__Task goal__
Copy the lines below character for character, keeping them in the same order.

========================================

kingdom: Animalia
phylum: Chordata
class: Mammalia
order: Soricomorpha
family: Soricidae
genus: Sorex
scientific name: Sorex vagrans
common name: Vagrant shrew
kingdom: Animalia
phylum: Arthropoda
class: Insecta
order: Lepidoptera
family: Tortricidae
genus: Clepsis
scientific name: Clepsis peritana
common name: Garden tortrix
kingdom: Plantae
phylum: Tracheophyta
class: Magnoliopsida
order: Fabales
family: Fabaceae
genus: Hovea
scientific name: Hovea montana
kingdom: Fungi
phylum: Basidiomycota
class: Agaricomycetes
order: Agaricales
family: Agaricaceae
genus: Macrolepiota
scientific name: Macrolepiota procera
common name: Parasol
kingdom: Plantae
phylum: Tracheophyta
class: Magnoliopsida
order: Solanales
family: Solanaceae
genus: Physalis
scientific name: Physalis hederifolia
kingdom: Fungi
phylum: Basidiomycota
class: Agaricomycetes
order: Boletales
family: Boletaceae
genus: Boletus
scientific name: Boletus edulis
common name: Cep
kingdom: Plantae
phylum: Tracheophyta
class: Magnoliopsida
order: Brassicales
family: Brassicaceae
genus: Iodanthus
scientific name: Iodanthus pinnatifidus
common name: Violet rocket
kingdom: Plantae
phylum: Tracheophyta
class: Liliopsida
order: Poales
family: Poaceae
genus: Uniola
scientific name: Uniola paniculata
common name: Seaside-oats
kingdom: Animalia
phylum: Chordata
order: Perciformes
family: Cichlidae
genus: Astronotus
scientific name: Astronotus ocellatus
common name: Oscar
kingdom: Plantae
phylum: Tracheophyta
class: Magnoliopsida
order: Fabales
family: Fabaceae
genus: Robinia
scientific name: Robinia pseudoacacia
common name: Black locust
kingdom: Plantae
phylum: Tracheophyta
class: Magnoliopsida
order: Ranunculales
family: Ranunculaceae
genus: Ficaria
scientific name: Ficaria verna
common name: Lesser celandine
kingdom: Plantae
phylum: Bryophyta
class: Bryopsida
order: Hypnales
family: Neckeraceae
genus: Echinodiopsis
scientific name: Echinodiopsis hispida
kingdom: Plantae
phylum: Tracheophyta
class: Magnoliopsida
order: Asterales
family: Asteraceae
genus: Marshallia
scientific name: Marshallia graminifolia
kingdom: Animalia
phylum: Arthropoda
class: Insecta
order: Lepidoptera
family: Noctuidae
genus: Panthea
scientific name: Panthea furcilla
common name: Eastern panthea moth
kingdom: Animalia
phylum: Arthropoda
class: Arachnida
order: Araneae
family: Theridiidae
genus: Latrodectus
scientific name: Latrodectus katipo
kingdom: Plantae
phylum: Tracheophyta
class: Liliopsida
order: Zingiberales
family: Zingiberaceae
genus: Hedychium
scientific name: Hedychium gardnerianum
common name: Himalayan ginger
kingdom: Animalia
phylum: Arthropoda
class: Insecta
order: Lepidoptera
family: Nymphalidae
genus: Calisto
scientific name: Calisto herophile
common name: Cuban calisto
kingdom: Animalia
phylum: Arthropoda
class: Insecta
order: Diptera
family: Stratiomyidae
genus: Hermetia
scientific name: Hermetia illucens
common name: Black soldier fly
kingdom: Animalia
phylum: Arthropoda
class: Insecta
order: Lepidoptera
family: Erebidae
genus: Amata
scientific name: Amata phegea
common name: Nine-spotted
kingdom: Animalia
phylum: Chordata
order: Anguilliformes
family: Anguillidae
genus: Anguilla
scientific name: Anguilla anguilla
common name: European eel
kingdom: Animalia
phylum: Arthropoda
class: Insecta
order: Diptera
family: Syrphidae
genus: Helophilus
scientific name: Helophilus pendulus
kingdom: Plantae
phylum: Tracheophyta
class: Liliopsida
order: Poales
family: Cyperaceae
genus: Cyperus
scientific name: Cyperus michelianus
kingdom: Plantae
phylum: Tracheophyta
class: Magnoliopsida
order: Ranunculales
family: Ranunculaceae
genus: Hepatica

========================================

__Exercise response__
kingdom: Animalia
phylum: Chordata
class: Mammalia
order: Soricomorpha
family: Soricidae
genus: Sorex
scientific name: Sorex vagrans
common name: Vagrant shrew
kingdom: Animalia
phylum: Arthropoda
class: Insecta
order: Lepidoptera
family: Tortricidae
genus: Clepsis
scientific name: Clepsis peritana
common name: Garden tortrix
kingdom: Plantae
phylum: Tracheophyta
class: Magnoliopsida
order: Fabales
family: Fabaceae
genus: Hovea
scientific name: Hovea montana
kingdom: Fungi
phylum: Basidiomycota
class: Agaricomycetes
order: Agaricales
family: Agaricaceae
genus: Macrolepiota
scientific name: Macrolepiota procera
common name: Parasol
kingdom: Plantae
phylum: Tracheophyta
class: Magnoliopsida
order: Solanales
family: Solanaceae
genus: Physalis
scientific name: Physalis hederifolia
kingdom: Fungi
phylum: Basidiomycota
class: Agaricomycetes
order: Boletales
family: Boletaceae
genus: Boletus
scientific name: Boletus edulis
common name: Cep
kingdom: Plantae
phylum: Tracheophyta
class: Magnoliopsida
order: Brassicales
family: Brassicaceae
genus: Iodanthus
scientific name: Iodanthus pinnatifidus
common name: Violet rocket
kingdom: Plantae
phylum: Tracheophyta
class: Liliopsida
order: Poales
family: Poaceae
genus: Uniola
scientific name: Uniola paniculata
common name: Seaside-oats
kingdom: Animalia
phylum: Chordata
order: Perciformes
family: Cichlidae
genus: Astronotus
scientific name: Astronotus ocellatus
common name: Oscar
kingdom: Plantae
phylum: Tracheophyta
class: Magnoliopsida
order: Fabales
family: Fabaceae
genus: Robinia
scientific name: Robinia pseudoacacia
common name: Black locust
kingdom: Plantae
phylum: Tracheophyta
class: Magnoliopsida
order: Ranunculales
family: Ranunculaceae
genus: Ficaria
scientific name: Ficaria verna
common name: Lesser celandine
kingdom: Plantae
phylum: Bryophyta
class: Bryopsida
order: Hypnales
family: Neckeraceae
genus: Echinodiopsis
scientific name: Echinodiopsis hispida
kingdom: Plantae
phylum: Tracheophyta
class: Magnoliopsida
order: Asterales
family: Asteraceae
genus: Marshallia
scientific name: Marshallia graminifolia
kingdom: Animalia
phylum: Arthropoda
class: Insecta
order: Lepidoptera
family: Noctuidae
genus: Panthea
scientific name: Panthea furcilla
common name: Eastern panthea moth
kingdom: Animalia
phylum: Arthropoda
class: Arachnida
order: Araneae
family: Theridiidae
genus: Latrodectus
scientific name: Latrodectus katipo
kingdom: Plantae
phylum: Tracheophyta
class: Liliopsida
order: Zingiberales
family: Zingiberaceae
genus: Hedychium
scientific name: Hedychium gardnerianum
common name: Himalayan ginger
kingdom: Animalia
phylum: Arthropoda
class: Insecta
order: Lepidoptera
family: Nymphalidae
genus: Calisto
scientific name: Calisto herophile
common name: Cuban calisto
kingdom: Animalia
phylum: Arthropoda
class: Insecta
order: Diptera
family: Stratiomyidae
genus: Hermetia
scientific name: Hermetia illucens
common name: Black soldier fly
kingdom: Animalia
phylum: Arthropoda
class: Insecta
order: Lepidoptera
family: Erebidae
genus: Amata
scientific name: Amata phegea
common name: Nine-spotted
kingdom: Animalia
phylum: Chordata
order: Anguilliformes
family: Anguillidae
genus: Anguilla
scientific name: Anguilla anguilla
common name: European eel
kingdom: Animalia
phylum: Arthropoda
class: Insecta
order: Diptera
family: Syrphidae
genus: Helophilus
scientific name: Helophilus pendulus
kingdom: Plantae
phylum: Tracheophyta
class: Liliopsida
order: Poales
family: Cyperaceae
genus: Cyperus
scientific name: Cyperus michelianus
kingdom: Plantae
phylum: Tracheophyta
class: Magnoliopsida
order: Ranunculales
family: Ranunculaceae
genus: Hepatica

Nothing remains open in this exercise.